Fetuses with rTVD had the largest right atrial size and the poorest atrial function. They also had the lowest velocity vector imaging measures of right atrial reservoir function, of right atrial filling and of right atrial emptying rates compared with right heart obstruction and control fetuses. The systolic function of the left ventricle was preserved in all groups. Increased right atrial dilation and a reduced right atrial emptying rate were associated with fetal or neonatal demise.

Clinical outcomes for tricuspid valve regurgitation and right heart obstructions groups

A: Clinical outcomes of the tricuspid valve regurgitation (rTVD) group

Infographic showing that of 34 patients with tricuspid valve disease, 22 had Ebstein's anomaly and 12 had tricuspid valve dysplasia

B: Clinical outcomes of the right heart obstruction (RHO) group 

Chart showing that of 40 patients with right heart obstruction, 25 had PA/IVS and 15 had tricuspid atresia.

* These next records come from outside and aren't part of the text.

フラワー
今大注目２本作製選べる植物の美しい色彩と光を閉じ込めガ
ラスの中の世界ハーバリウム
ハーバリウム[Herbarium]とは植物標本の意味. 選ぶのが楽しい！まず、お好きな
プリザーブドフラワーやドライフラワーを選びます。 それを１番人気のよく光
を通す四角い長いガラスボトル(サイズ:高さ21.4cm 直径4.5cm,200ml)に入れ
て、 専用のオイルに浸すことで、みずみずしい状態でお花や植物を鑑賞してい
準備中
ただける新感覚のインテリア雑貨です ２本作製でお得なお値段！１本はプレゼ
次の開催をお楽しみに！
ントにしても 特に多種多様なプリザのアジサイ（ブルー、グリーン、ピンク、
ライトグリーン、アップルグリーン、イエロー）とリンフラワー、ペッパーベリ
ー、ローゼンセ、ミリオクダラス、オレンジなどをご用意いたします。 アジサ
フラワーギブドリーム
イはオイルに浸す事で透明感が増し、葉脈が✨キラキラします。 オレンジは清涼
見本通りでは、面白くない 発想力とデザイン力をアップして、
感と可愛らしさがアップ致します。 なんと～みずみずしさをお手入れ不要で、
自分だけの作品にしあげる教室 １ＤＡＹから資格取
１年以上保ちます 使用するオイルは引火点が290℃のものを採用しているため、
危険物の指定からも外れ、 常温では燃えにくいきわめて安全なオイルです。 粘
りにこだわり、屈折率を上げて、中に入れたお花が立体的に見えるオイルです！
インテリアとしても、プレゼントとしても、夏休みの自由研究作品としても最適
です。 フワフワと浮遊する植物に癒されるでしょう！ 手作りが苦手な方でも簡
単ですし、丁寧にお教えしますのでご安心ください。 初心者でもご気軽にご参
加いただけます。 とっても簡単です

PA/IVS is pulmonary atresia with intact ventricular septum and TOP is termination of pregnancy.

Research conclusions

Researchers found that patients with fetal rTVD experienced more severe right atrial dilation and dysfunction compared to patients with right heart obstruction and control groups. Right atrial dysfunction could be a key contributor to reduced ventricular filling and output, which may play a critical role in the rate of poor outcomes in patients with fetal rTVD.

Dr. Howley standing in a hallway at the hospital.

Research limitations

Limitations include the retrospective nature of the study. Not all patients completed clinical information so study authors were unable to determine the impact of tricuspid regurgitation and ventricular compliance on right atrial volume and function. Also during the study, researchers were unable to accurately quantify right atrial contribution to left ventricle filling.